▶ **WORK REQUIRED**
Examine each line of the data, and copy the ones containing "sitio".

▶ **DATA**
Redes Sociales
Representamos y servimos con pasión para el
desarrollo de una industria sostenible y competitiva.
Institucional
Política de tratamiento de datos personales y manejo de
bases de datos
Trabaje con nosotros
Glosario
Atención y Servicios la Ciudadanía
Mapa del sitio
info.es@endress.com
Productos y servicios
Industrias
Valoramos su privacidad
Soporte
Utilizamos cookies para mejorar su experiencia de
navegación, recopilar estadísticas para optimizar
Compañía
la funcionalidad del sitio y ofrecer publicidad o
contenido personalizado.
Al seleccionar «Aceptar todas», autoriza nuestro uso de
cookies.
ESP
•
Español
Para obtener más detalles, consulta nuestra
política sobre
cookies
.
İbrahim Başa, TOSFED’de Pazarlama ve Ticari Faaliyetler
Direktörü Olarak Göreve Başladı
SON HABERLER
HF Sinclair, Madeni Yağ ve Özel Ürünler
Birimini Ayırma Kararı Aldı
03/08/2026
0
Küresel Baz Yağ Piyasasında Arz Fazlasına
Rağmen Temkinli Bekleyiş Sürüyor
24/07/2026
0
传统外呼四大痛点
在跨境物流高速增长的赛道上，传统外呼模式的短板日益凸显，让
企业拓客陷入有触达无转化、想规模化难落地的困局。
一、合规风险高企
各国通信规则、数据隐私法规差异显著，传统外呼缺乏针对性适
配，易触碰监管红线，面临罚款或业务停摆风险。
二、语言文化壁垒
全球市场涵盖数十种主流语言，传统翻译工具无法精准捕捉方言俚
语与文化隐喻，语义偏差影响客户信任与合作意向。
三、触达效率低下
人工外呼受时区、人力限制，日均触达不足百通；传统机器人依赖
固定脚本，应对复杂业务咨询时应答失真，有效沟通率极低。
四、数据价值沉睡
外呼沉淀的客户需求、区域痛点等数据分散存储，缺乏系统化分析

▶ **FINISHED TASK**
Mapa del sitio
la funcionalidad del sitio y ofrecer publicidad o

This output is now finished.